TASKS TO CARRY OUT:
- a) From the passage on glucokinase activation and GK-GKRP disruption, quote the words starting at "We acknowledge certain" and ending at "and pleiotropy bias.".
- b) Answer these questions from the passage on glucokinase activation and GK-GKRP disruption:
(i) What decrease in FPG was associated with GCKR rs780094?
(ii) How many core assumptions for an MR study are listed?
(iii) Which forms of dyslipidemia are patients with diabetes described as prone to?
- c) Extend the passage on glucokinase activation and GK-GKRP disruption, beginning right after its final sentence.

For decades, GKAs and GK-GKRP disruptors have been investigated as novel OADs. In this study, utilizing MR framework, we have dissected the different effects of GK activation and GK-GKRP disruption on lipid levels. Whilst both could lower PG, the hyperlipidemic side effects of GK-GKRP disruption might outweigh its glucose-lowering effects with possible adverse long-term outcomes including MASLD and cardiovascular disease. This inference was supported by previous findings that GCKR rs780094 (in high linkage disequilibrium with rs1260326) was associated with a modest decrease in FPG (1.9%) but a proportionately larger increase in plasma TG level (13%) [54]. These adverse effects of GK-GKRP disruption may be particularly relevant to patients with diabetes, who are prone to develop dyslipidemia, notably high TG and low HDL-C, due to insufficient insulin action [55].

We acknowledge certain limitations in our study and the MR results should be interpreted with caution. For MR study, there are three core assumptions: (1) the IV should be associated with the exposure; (2) the IV should not be associated with confounders of the exposure-outcome association; (3) the IV should not directly affect the outcome except through its influence on the exposure. However, the latter two core assumptions can never be entirely proven. Our study is a drug-target MR framework. By employing IVs in specific genes (instead of the whole genome) where their functions and relationships with the exposure are well, we can reduce the risk of confounding and pleiotropy bias.

GIVEN RECORDS:
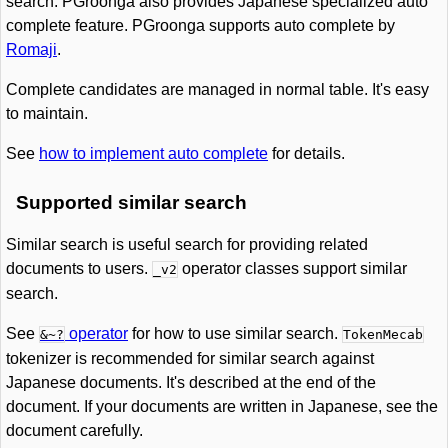
search. PGroonga also provides Japanese specialized auto
complete feature. PGroonga supports auto complete by
Romaji
.
Complete candidates are managed in normal table. It's easy
to maintain.
See
how to implement auto complete
for details.
Supported similar search
Similar search is useful search for providing related
documents to users.
operator classes support similar
_v2
search.
See
operator
for how to use similar search.
&~?
TokenMecab
tokenizer is recommended for similar search against
Japanese documents. It's described at the end of the
document. If your documents are written in Japanese, see the
document carefully.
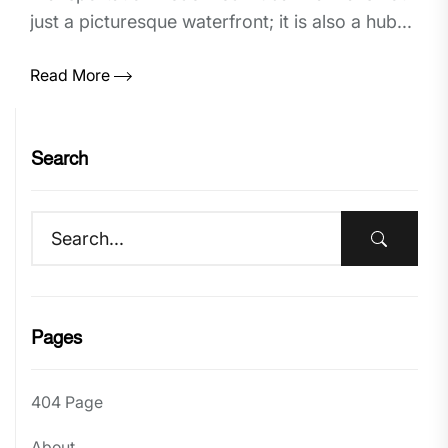
just a picturesque waterfront; it is also a hub...
Read More
Search
Pages
404 Page
About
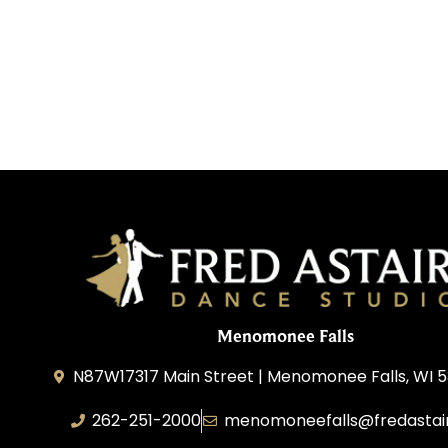
Menomonee Falls
N87W17317 Main Street | Menomonee Falls, WI 5
262-251-2000
menomoneefalls@fredastai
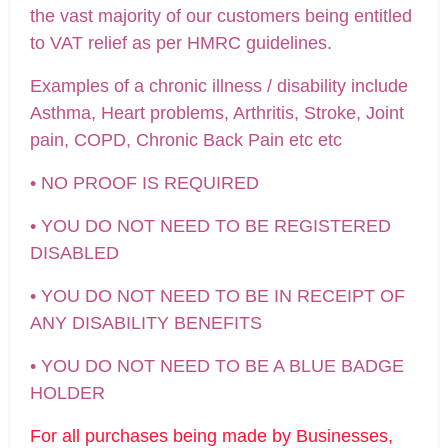
the vast majority of our customers being entitled
to VAT relief as per HMRC guidelines.
Examples of a chronic illness / disability include
Asthma, Heart problems, Arthritis, Stroke, Joint
pain, COPD, Chronic Back Pain etc etc
• NO PROOF IS REQUIRED
• YOU DO NOT NEED TO BE REGISTERED
DISABLED
• YOU DO NOT NEED TO BE IN RECEIPT OF
ANY DISABILITY BENEFITS
• YOU DO NOT NEED TO BE A BLUE BADGE
HOLDER
For all purchases being made by Businesses,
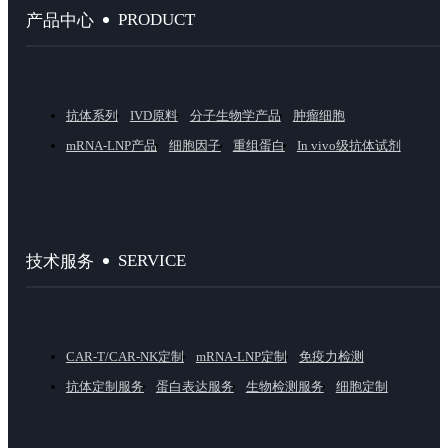
PRODUCT
产品中心
抗体系列
IVD原料
分子生物学产品
肿瘤细胞
mRNA-LNP产品
细胞因子
重组蛋白
In vivo级抗体试剂
SERVICE
技术服务
CAR-T/CAR-NK定制
mRNA-LNP定制
免疫力检测
抗体定制服务
蛋白表达服务
生物检测服务
细胞定制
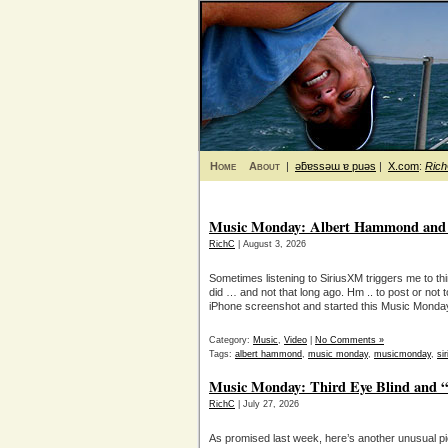
Home
About
|
ǝƃɐssǝɯ ɐ puǝs
|
X.com
:
Ric
Music Monday: Albert Hammond and “
RichC
| August 3, 2026
Sometimes listening to SiriusXM triggers me to thi
did … and not that long ago. Hm .. to post or not 
iPhone screenshot and started this Music Monday p
Category:
Music
,
Video
|
No Comments »
Tags:
albert hammond
,
music monday
,
musicmonday
,
si
Music Monday: Third Eye Blind and “
RichC
| July 27, 2026
As promised last week, here’s another unusual p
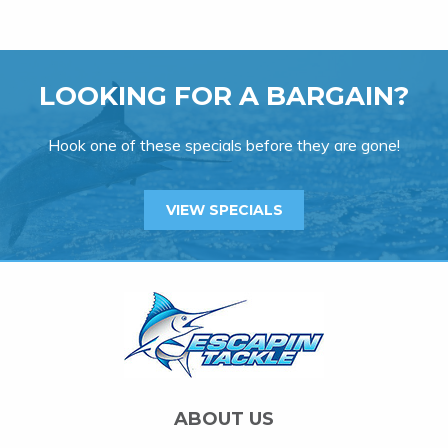
LOOKING FOR A BARGAIN?
Hook one of these specials before they are gone!
VIEW SPECIALS
ABOUT US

RESULTS BY TASK:
- a)
We acknowledge certain limitations in our study and the MR results should be interpreted with caution. For MR study, there are three core assumptions: (1) the IV should be associated with the exposure; (2) the IV should not be associated with confounders of the exposure-outcome association; (3) the IV should not directly affect the outcome except through its influence on the exposure. However, the latter two core assumptions can never be entirely proven. Our study is a drug-target MR framework. By employing IVs in specific genes (instead of the whole genome) where their functions and relationships with the exposure are well, we can reduce the risk of confounding and pleiotropy bias.

- b)
(i) A modest decrease of 1.9%.
(ii) Three.
(iii) High TG and low HDL-C.

- c)
We acknowledge that GCKR rs1260326 is a pleiotropic SNP associated with multiple traits and dozens of metabolites [19]. The latter are likely due to the downstream effects of impaired GK-GKRP interaction. Although such ‘vertical pleiotropy’ does not interfere with the interpretation of our MR analysis, given its multifaceted associations, it remains possible that rs1260326 might be related to some unknown traits independent of the causal pathway (horizontal pleiotropy).

In addition, most MR studies used GWAS data collected in mid-life, long after the random allocation of genetic variants at conception. Thus, we were unable to account for potential selection bias stemming from competing risks before enrolment, for example, for diseases that typically occur at younger ages which share the same risk factors. Besides, the reported effect sizes cannot be directly utilized to extrapolate the clinical effects of GKA or GK-GKRP disruptor treatment which will depend on the period of treatment exposure. Most randomized controlled trials only investigated the short-term effects of pharmacological treatment as opposed to the impacts of lifelong exposures estimated by MR [56]. We only validated our findings in a local cohort and larger validation studies in other ethnic groups are warranted. Moreover, our study is a biomarker (FPG) weighted drug MR analysis. Using a protein expression weighted drug MR framework to assess whether perturbation of the hepatic GK protein level could also influence the outcomes. would further strengthen our findings [57]. However, high-quality data for GK protein expression are not currently available.

Conclusion

Our genetic evidence suggested that impaired interaction of GK-GKRP complex may increase the risk of liver and cardiovascular diseases, whereas direct GK activation can protect from cardiovascular diseases. Hypertriglyceridemia observed in previous clinical trials with some GKAs are most probably due to unexpected impaired GK-GKRP interaction during GK activation. Future development of GKA needs to avoid interfering GK-GKRP interaction. These findings would need to be confirmed by definitive clinical trials.